== Untersuchter Text ==
────

Trotzdem gibt es zwischen Bevölkerungsgruppen und einzelnen Staaten große Unterschiede. Während die Menschen zum Beispiel in Skandinavien deutlich älter werden, sinkt die Lebenserwartung in den östlichen Ländern. Hier müsse dringend gehandelt werden, sagte Claudia Stein vom europäischen Regionalbüro der WHO der Deutschen Presse-Agentur (dpa). „Einige Länder, wie etwa die Türkei, haben dramatische Verbesserungen erreicht und das zeigt, dass das möglich ist.“ In Deutschland werden laut Report neugeborene Jungen durchschnittlich 78,1 Jahre alt, Mädchen 83,1. Rund 80 Prozent aller Todesfälle in Europa führt die WHO auf nicht-übertragbare Krankheiten wie Herz-Kreislauf-Erkrankungen oder Krebs zurück. In Deutschland oder Frankreich sterben knapp neun von 100 000 Menschen aufgrund von Herz-Kreislauf-Leiden, bevor sie das 65. Lebensjahr erreichen. In Russland oder in der Ukraine sind es fast 115.

────

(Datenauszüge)
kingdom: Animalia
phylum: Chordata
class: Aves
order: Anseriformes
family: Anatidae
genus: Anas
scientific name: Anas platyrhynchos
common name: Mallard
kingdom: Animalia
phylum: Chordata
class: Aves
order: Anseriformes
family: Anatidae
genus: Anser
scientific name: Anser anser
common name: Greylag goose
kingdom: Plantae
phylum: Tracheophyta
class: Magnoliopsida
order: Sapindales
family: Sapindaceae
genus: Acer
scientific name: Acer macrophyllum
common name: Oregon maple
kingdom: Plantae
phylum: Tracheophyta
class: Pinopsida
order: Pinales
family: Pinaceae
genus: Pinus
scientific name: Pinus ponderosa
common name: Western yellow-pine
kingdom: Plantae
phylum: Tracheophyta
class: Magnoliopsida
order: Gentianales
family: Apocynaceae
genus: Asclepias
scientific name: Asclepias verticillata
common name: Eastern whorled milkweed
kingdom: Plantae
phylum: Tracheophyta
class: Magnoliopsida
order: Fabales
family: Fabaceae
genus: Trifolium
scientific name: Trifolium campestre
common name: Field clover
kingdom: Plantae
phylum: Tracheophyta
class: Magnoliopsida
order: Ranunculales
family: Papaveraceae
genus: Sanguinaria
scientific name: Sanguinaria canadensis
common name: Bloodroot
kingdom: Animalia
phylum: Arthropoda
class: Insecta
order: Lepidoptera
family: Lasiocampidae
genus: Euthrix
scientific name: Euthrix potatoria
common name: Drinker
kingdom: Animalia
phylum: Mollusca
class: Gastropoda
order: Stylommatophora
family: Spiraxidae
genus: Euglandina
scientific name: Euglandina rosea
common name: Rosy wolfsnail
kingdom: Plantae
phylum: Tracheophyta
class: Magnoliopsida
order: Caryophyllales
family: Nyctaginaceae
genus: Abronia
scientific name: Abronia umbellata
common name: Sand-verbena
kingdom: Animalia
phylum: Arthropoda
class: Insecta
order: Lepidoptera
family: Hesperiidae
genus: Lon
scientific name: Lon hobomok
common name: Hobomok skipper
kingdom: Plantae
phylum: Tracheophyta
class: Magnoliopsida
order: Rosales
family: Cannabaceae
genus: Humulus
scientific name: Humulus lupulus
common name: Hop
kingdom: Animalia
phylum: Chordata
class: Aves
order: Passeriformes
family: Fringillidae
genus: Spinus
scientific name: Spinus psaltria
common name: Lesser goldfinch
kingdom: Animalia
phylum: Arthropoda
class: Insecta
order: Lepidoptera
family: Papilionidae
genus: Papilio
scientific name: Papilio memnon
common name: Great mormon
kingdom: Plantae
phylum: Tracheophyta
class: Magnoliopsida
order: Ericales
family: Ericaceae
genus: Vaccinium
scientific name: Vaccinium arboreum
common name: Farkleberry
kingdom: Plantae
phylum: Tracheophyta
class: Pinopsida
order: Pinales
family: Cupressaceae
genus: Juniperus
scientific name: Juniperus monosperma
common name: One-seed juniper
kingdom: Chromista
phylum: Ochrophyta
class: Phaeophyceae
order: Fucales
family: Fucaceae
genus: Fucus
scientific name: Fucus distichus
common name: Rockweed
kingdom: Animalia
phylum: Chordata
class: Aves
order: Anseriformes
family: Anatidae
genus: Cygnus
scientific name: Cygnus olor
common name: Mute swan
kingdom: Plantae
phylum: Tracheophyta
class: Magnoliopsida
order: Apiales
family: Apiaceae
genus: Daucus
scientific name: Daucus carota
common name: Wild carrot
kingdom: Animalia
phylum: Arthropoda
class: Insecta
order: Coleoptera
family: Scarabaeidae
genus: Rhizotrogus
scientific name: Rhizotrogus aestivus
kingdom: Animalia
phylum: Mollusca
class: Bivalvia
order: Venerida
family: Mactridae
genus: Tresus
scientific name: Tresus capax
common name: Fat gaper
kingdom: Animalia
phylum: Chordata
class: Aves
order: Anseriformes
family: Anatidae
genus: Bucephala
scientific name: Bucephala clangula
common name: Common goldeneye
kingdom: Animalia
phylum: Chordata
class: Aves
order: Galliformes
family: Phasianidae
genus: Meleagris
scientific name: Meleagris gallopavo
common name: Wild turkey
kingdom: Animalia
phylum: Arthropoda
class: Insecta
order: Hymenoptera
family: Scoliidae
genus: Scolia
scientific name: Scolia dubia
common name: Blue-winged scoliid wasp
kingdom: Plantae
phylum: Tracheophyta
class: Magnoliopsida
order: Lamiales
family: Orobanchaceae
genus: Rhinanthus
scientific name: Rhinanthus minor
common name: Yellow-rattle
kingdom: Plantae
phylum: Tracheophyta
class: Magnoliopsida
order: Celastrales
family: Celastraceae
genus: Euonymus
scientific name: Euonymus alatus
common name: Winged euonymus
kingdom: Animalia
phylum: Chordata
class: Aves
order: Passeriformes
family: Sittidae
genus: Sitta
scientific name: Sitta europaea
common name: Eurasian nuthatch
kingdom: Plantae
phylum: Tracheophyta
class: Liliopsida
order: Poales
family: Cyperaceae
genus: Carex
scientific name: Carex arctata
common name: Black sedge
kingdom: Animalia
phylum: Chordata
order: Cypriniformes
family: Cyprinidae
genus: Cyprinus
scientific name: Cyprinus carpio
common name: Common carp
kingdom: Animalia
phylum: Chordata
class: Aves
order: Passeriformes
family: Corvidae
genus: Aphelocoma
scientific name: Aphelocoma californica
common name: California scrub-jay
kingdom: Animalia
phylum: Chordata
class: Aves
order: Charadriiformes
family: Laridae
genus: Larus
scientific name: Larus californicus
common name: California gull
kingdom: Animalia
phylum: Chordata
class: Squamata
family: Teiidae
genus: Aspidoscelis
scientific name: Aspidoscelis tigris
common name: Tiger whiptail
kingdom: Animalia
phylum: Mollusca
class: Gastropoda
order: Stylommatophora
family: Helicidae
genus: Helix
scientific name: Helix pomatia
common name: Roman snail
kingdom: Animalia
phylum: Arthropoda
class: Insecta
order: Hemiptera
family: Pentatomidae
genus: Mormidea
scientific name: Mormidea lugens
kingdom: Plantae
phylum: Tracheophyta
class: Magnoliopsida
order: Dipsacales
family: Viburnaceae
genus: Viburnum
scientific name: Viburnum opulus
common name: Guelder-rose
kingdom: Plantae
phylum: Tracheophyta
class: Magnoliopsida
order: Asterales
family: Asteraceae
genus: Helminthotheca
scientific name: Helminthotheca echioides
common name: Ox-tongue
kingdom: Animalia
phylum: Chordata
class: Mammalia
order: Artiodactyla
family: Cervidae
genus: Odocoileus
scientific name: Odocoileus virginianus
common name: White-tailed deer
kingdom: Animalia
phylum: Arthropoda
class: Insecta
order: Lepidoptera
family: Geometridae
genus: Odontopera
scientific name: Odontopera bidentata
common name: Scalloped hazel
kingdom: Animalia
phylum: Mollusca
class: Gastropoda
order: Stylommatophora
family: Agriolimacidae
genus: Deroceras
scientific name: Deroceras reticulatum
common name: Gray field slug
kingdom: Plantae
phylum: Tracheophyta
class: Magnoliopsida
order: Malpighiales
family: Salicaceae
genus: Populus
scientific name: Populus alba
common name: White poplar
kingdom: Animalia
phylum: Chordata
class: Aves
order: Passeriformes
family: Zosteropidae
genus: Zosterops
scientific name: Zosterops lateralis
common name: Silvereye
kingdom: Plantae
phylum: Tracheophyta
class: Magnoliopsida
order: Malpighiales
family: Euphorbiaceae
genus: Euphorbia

────

== Aufgaben ==
1 – Übersetzen Sie diesen Satz aus dem Text über die Lebenserwartung in Europa ins Englische: „In Deutschland werden laut Report neugeborene Jungen durchschnittlich 78,1 Jahre alt, Mädchen 83,1.“
2 – Worauf führt die WHO laut dem Text über die Lebenserwartung in Europa rund 80 Prozent aller Todesfälle in Europa zurück?
3 – Setzen Sie den Text über die Lebenserwartung in Europa im Anschluss an seinen letzten Satz fort.

== Lösungen ==
1 – According to the report, newborn boys in Germany live to an average age of 78.1 years, girls to 83.1.

2 – Auf nicht-übertragbare Krankheiten wie Herz-Kreislauf-Erkrankungen oder Krebs.

3 –
Zu den größten Risikofaktoren haben sich in den vergangenen Jahren Tabak- und Alkoholkonsum entwickelt. Bei 6,5 Prozent aller Todesfälle ist Alkohol die Ursache. Die stärksten Trinker sind die Moldawier mit 21 Litern Alkohol pro Person und Jahr. Zum Vergleich: Der durchschnittliche Israeli trinkt nur rund zweieinhalb Liter. Eine weitere Gesundheitsgefahr bleibt das Rauchen. Geschätzte 27 Prozent der über 15-Jährigen rauchen regelmäßig. Auch hier gibt es große Unterschiede zwischen den Ländern. Während in Armenien deutlich über die Hälfte der Männer raucht, ist es in Island nur jeder Fünfte.
Neue Gesundheitsgefahren entstehen außerdem durch die zunehmende Verstädterung. Nach Angaben der WHO lebten 2010 70 Prozent der Menschen in Europa in Städten. Dieser Trend werde sich fortsetzen, 2045 sollen bis zu 80 Prozent der Bevölkerung in einem urbanen Umfeld wohnen. „Die Menschen werden dadurch anderen Gesundheitsrisiken ausgesetzt“, erklärte Stein der dpa. Urbane Probleme sind für die WHO etwa Fettsucht und Smog. Luftverschmutzung verkürzt das Leben durchschnittlich um acht Monate, in den am stärksten belasteten Städten sogar um zwei Jahre. Am größten ist die Verschmutzung in Bosnien-Herzegowina und in Bulgarien.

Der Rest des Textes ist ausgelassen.